Even though it is only a memory now, this is what the word “antiques” makes me think of.


----------



## GeorgiaXplant (Dec 19, 2017)

Antiques: stuff that's pretty to look at but too fragile to be useful.


----------



## RadishRose (Dec 19, 2017)

The nicest glass ornaments came from Germany.


----------



## Ruth n Jersey (Dec 19, 2017)

I think of very old fine furniture where the wood has been carefully hand crafted. Anything that is just old such as household items or knickknacks, I call collectibles.


----------



## KingsX (Dec 20, 2017)

.

That's interesting... the first thing that comes to my mind is not furniture... it's old glassware or lamps.


----------



## Manatee (Dec 26, 2017)

debodun said:


> What's the first thing you think of when you hear the word "antiques"?
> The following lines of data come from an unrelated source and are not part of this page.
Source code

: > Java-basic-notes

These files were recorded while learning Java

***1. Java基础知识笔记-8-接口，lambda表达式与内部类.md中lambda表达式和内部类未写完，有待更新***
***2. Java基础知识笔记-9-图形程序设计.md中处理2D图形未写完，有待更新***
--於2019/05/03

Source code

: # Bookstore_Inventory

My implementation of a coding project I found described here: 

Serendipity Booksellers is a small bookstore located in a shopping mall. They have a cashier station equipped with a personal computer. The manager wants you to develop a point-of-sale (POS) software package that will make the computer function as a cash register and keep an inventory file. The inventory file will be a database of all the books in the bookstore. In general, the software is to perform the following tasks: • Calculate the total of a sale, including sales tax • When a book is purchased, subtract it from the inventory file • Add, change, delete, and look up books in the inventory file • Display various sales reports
I think of that old guy that I see in the mirror.


----------



## debodun (Dec 27, 2017)

I have a few "vintage" kerosene lamps, too.


----------



## jujube (Dec 27, 2017)

debodun said:


> I have a few "vintage" kerosene lamps, too.
> 
> View attachment 46606View attachment 46607



An "antique" item that was one of the most useful thing in the house when the modern items were no longer working during the hurricane this year was an old oil lamp we had.  That thing really put out the light.


----------



## Manatee (Jan 30, 2018)

We had a couple of kerosene lamps, that we called "hurricane lamps".  We bought them new when we had a waterfront house.  They disappeared somewhere along the way.  We have owned 9 homes over the years.


----------